For its part, the proposed base opening represents no shift in U.S. policy. When Russia's bribes threatened the closure of the Manas Air Base, Obama wrote Bakiev a letter praising his contributions to the war on terror – yet his own domestic abuses are seldom mentioned by the U.S. administration. While State Department officials have acknowledged some human-rights violations, the government has taken few active steps in denouncing them. Even so, pressuring Bakiev to change course through incentives with strings attached would likely just push the nation more toward the Russian sphere of influence.
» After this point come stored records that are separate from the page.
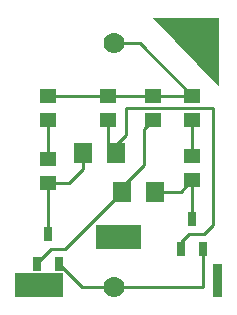
<source format=gtl>
G04 Layer: TopLayer*
G04 EasyEDA v6.2.44, 2019-09-24T20:15:28+02:00*
G04 525ee883efe64d3eb70f5621e6c7a3e3,c85b667672964722a5a42a972ddb0a92,10*
G04 Gerber Generator version 0.2*
G04 Scale: 100 percent, Rotated: No, Reflected: No *
G04 Dimensions in millimeters *
G04 leading zeros omitted , absolute positions ,3 integer and 3 decimal *
%FSLAX33Y33*%
%MOMM*%
G90*
G71D02*

%ADD10C,0.254000*%
%ADD11R,1.469898X1.160018*%
%ADD12R,1.399540X1.300480*%
%ADD13R,0.699999X1.250010*%
%ADD14R,1.600200X1.800860*%
%ADD15C,1.778000*%

%LPD*%
G54D10*
G01X8636Y21720D02*
G01X10791Y21720D01*
G01X15239Y17271D01*
G01X15239Y17271D02*
G01X3047Y17271D01*
G01X15239Y15239D02*
G01X15239Y12210D01*
G01X15238Y12209D01*
G01X3047Y15239D02*
G01X3047Y11956D01*
G01X3046Y11955D01*
G01X15238Y10109D02*
G01X15238Y6838D01*
G01X15240Y6837D01*
G01X3046Y9855D02*
G01X3046Y5568D01*
G01X3048Y5567D01*
G01X8128Y15240D02*
G01X8128Y13080D01*
G01X8763Y12446D01*
G01X5969Y12446D02*
G01X5969Y11049D01*
G01X4826Y9906D01*
G01X3097Y9906D01*
G01X3046Y9855D01*
G01X9271Y9144D02*
G01X9271Y9525D01*
G01X11176Y11430D01*
G01X11176Y14478D01*
G01X11938Y15240D01*
G01X12065Y9144D02*
G01X14273Y9144D01*
G01X15238Y10109D01*
G01X8636Y1119D02*
G01X5946Y1119D01*
G01X3998Y3068D01*
G01X2098Y3068D02*
G01X2098Y3114D01*
G01X3302Y4318D01*
G01X4445Y4318D01*
G01X9271Y9144D01*
G01X8636Y1119D02*
G01X16123Y1119D01*
G01X16190Y1185D01*
G01X16190Y4338D01*
G01X14290Y4338D02*
G01X14290Y4892D01*
G01X14986Y5588D01*
G01X16256Y5588D01*
G01X17018Y6350D01*
G01X17018Y16256D01*
G01X9652Y16256D01*
G01X9652Y13970D01*
G01X8763Y13081D01*
G01X8763Y12446D01*
G54D11*
G01X15240Y17271D03*
G01X15240Y15239D03*
G01X3048Y17271D03*
G01X3048Y15239D03*
G01X8128Y15240D03*
G01X8128Y17272D03*
G01X11938Y15240D03*
G01X11938Y17272D03*
G54D12*
G01X3046Y11955D03*
G01X3046Y9855D03*
G01X15238Y12209D03*
G01X15238Y10109D03*
G54D13*
G01X15240Y6837D03*
G01X16189Y4338D03*
G01X14290Y4338D03*
G01X3048Y5567D03*
G01X3997Y3068D03*
G01X2098Y3068D03*
G54D14*
G01X12065Y9144D03*
G01X9271Y9144D03*
G01X8763Y12446D03*
G01X5969Y12446D03*

%LPD*%
G36*
G01X4318Y2286D02*
G01X254Y2286D01*
G01X254Y254D01*
G01X4318Y254D01*
G01X4318Y2286D01*
G37*

%LPD*%
G36*
G01X10922Y6350D02*
G01X7112Y6350D01*
G01X7112Y4318D01*
G01X10922Y4318D01*
G01X10922Y6350D01*
G37*

%LPD*%
G36*
G01X17780Y3048D02*
G01X17018Y3048D01*
G01X17018Y254D01*
G01X17780Y254D01*
G01X17780Y3048D01*
G37*

%LPD*%
G36*
G01X17526Y23876D02*
G01X11938Y23876D01*
G01X17526Y18034D01*
G01X17526Y23876D01*
G37*
G54D15*
G01X8636Y21720D03*
G01X8636Y1119D03*
M00*
M02*

</source>
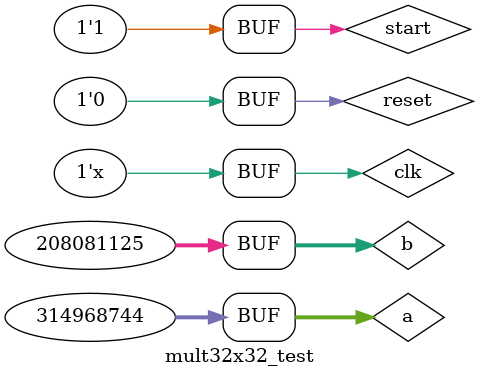
<source format=sv>
module mult32x32_test;

    logic clk;            // Clock
    logic reset;          // Reset
    logic start;          // Start signal
    logic [31:0] a;       // Input a
    logic [31:0] b;       // Input b
    logic busy;           // Multiplier busy indication
    logic [63:0] product; // Miltiplication product

// Put your code here
// ------------------
mult32x32 UUT(  clk,            // Clock
                reset,          // Reset
                start,          // Start signal
                a,       // Input a
                b,       // Input b
                busy,          // Multiplier busy indication
                 product // Miltiplication product
);

always begin
    #5 clk = ~clk;
end

initial begin
    clk = 0;
    reset = 1;
    start = 0;
    #40;
    reset = 0;
    a = 314968744;
    b = 208081125;
    #10;
    start = 1;
    #10;   

end
// End of your code

endmodule

</source>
To complicate matters, the dissolution of the Soviet Union in 1991 forced a politically rooted realignment of irrigation channels and power grids in the former Soviet republics, leading to the rapid desertification of the Aral Sea in the 1990s and creating power struggles that have left swaths of people periodically in the dark. Energy woes and water scarcity, compounded by endemic corruption and a lack of basic education and healthcare, could lead to serious destabilization in neighboring Tajikistan, a conclusion recently reached by the International Crisis Group and the Centre for Eastern Studies in Warsaw.

Kyrgyzstan must be prepared to deal with an influx of refugees across its porously bordered Ferghana Valley should that occur, while simultaneously shielding its own populace from the possibility of state failure. Doing this will require constructive foreign aid, government openness and infrastructure improvement, all of which will continue to elude the Central Asian republic should it keep chasing ghosts, be they among its urban civil society or in its rural mosques.

For the benefit of Kyrgyzstan and regional security, international efforts must be made to focus on civilian aid and infrastructure improvement. The U.S. must focus less on countering Russian defensive contributions tit-for-tat, and instead on distributing to Kyrgyzstan the medical, educational and utility-repair and construction resources necessary to ensure a stable civil society. Such improvements will elevate the standard of living while undermining Islamist recruiting clarions. Any long-lasting, significant effort will require government initiative and support. Bakiev must allow for the proliferation of peaceful Islam, which has experienced a noted resurgence in the Central Asian republics since the fall of the Iron Curtain. The democratic entrance of the Islamic Renaissance Party in the political dialog of Tajikistan should be evidence of Islam's possible integration into politics – yet it took a vicious civil war to illustrate this to the Tajik opposition. Hopefully Bakiev will not continue wielding such a heavy hand in coming years, lest his policies provide the breeding ground for an inchoate insurrection.